History

United States
- Name: USS Dolphin
- Builder: Philadelphia Navy Yard
- Launched: 23 June 1821
- Fate: Sold, 2 December 1835

General characteristics
- Type: Schooner
- Displacement: 198 long tons (201 t)
- Length: 88 ft (27 m)
- Beam: 23 ft 6 in (7.16 m)
- Draft: 12 ft 4 in (3.76 m)
- Speed: 17 knots (31 km/h; 20 mph)
- Armament: 12 × 6-pounder guns

= USS Dolphin (1821) =

US Navy schooner

USS Dolphin, a schooner, was the second ship of the United States Navy named for the aquatic mammal.

Dolphin was launched on 23 June 1821 by the Philadelphia Navy Yard and sent to New York City to be readied for sea. Assigned to duty as one of two vessels making up the newly organized Pacific Squadron, she sailed 8 December 1821 under the command of Lieutenant David Conner, in company with ship-of-the line Franklin.

Dolphin arrived at Valparaíso, Chile, on 6 February 1822, and cruised on the coasts of Ecuador, Peru, and Chile to protect American commerce and the whaling industry. Between 18 August 1825 and 24 August 1826, under the commanded by Lieut. Com. John Percival, she cruised to search for the mutineers of the American whaler Globe, returning to Callao, with the two surviving members of the mutiny. During this cruise, she visited Hawaii where she assisted men of the American ship London wrecked there, and helped other American citizens in the islands.

== 1826 Honolulu disturbance ==

While Dolphin was at Honolulu in 1826, tensions developed over a kapu imposed by the Hawaiian aliʻi restricting women from visiting foreign ships for prostitution. American sailors and merchants blamed the restrictions on Protestant missionaries of the American Board of Commissioners for Foreign Missions, particularly Hiram Bingham. Historian Noelani Arista has argued, however, that the restrictions represented an exercise of Hawaiian chiefly authority rather than laws imposed by the missionaries, who were assumed by many foreign sailors to be responsible for them.

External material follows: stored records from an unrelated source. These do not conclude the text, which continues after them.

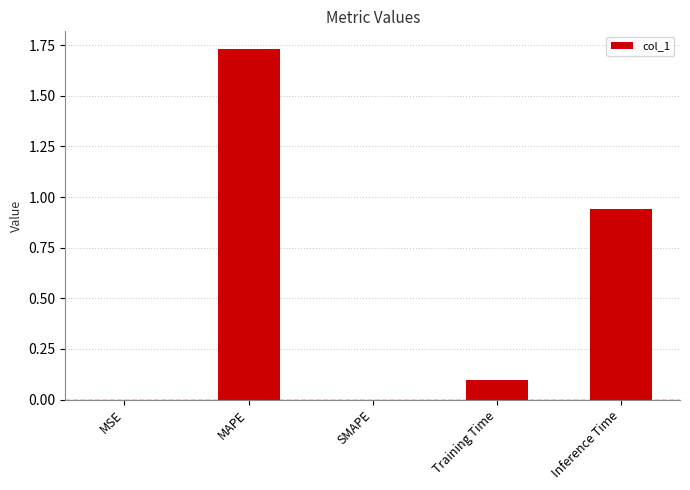

How many data points does each series have?

5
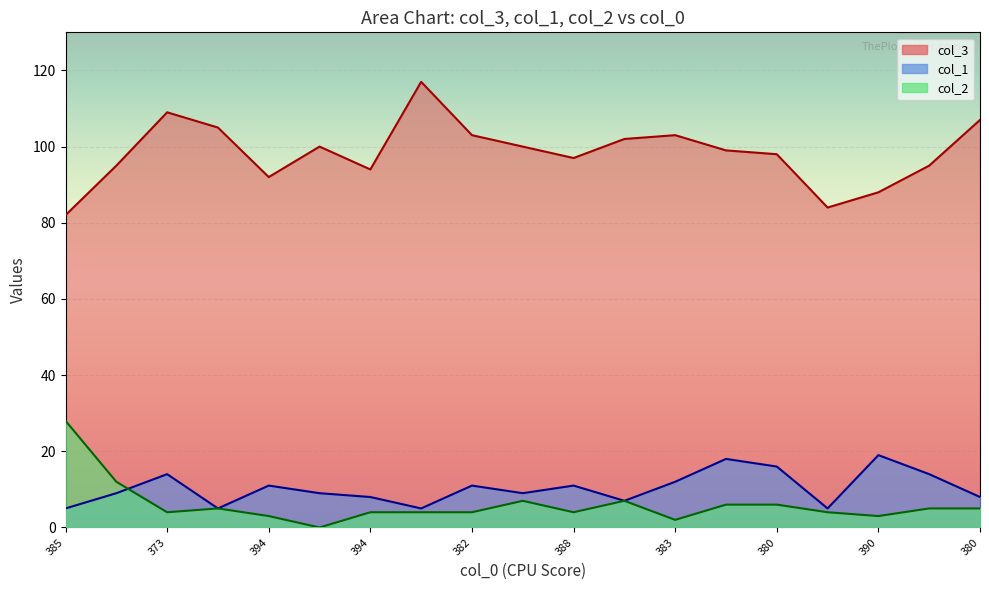

How many data points in col_3 are above 99?

9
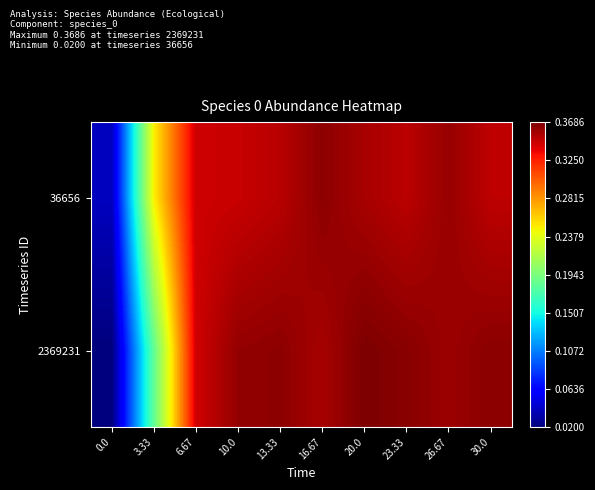

Rank the series by their maximum value, from highest to lowest.

2369231, 36656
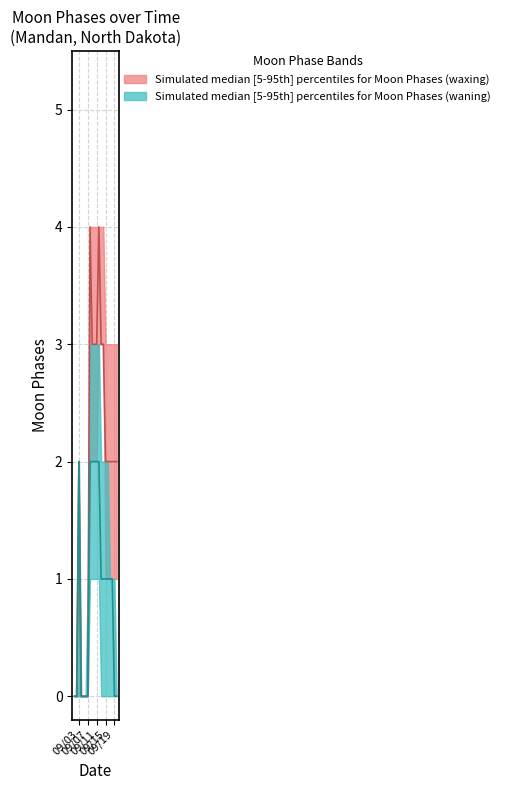

How many values in the Moon Phases lower series are below 1?

7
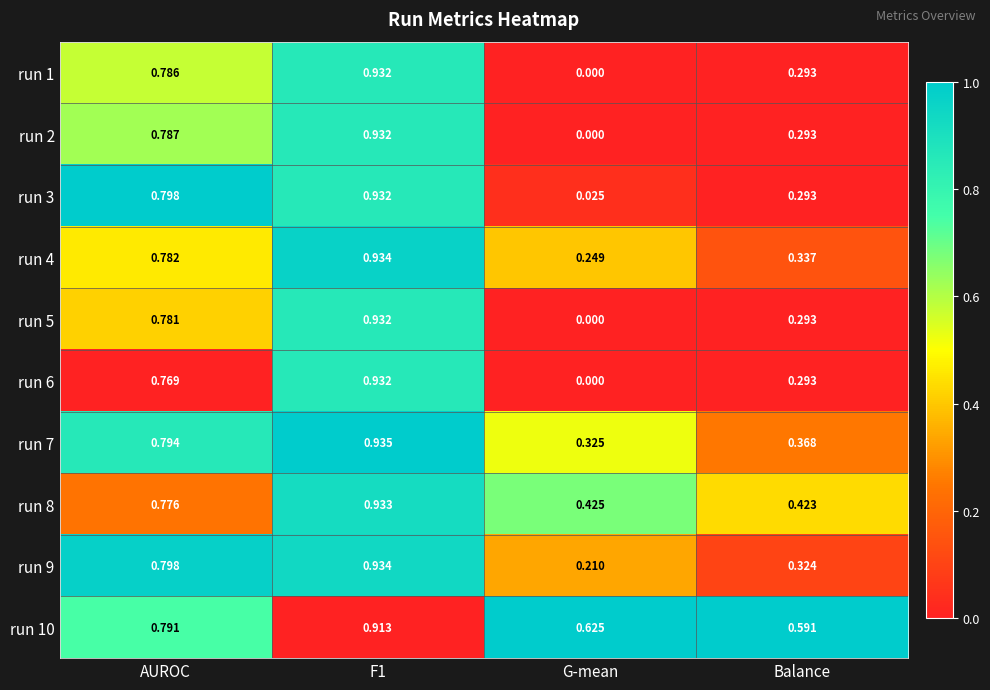

Which category has the lowest value in the run 1 series?

G-mean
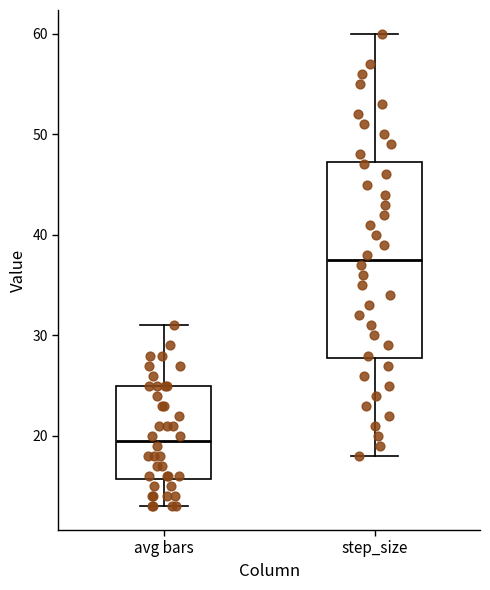

Reading left to right, read every box against the y-axis: the position of its median line, the range the box covers, and the ends of its whiskers. The values are not printed on the chart, so give them approximately, as read against the axis.

avg bars: median 20, box 16 to 25, whiskers 13 to 31
step_size: median 38, box 28 to 47, whiskers 18 to 60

Dolphin commander, Lieutenant John Percival, opposed the restriction and pressed Kaʻahumanu and other Hawaiian leaders to have it removed. On February 26, sailors from Dolphin, joined by sailors from other vessels in port, formed a mob while on shore leave. They damaged the house of Kalanimoku, where Hawaiian leaders were attending worship, and then moved toward Bingham's residence. The violence was not a formal United States naval operation; contemporary accounts describe the participants as sailors on liberty, and Percival subsequently intervened with his officers and Hawaiians to suppress the riot and detain members of his crew.

The incident intensified an existing dispute between foreign sailors, American merchants, Protestant missionaries, and the government of the Hawaiian Kingdom. The U.S. Navy's historical account describes the restrictions on alcohol and women boarding ships as having been inspired by missionary influence and states that Percival and members of his crew used threats of force in seeking their repeal. Percival's conduct in Hawaii later became the subject of a naval court of inquiry, which cleared him of serious charges. His coercive actions were subsequently renounced by the United States, which later in 1826 sent Thomas ap Catesby Jones to the islands with instructions to conduct formal negotiations with the Hawaiian government.

==Fate==

Dolphin served in the Pacific until 2 December 1835 when the Navy sold her.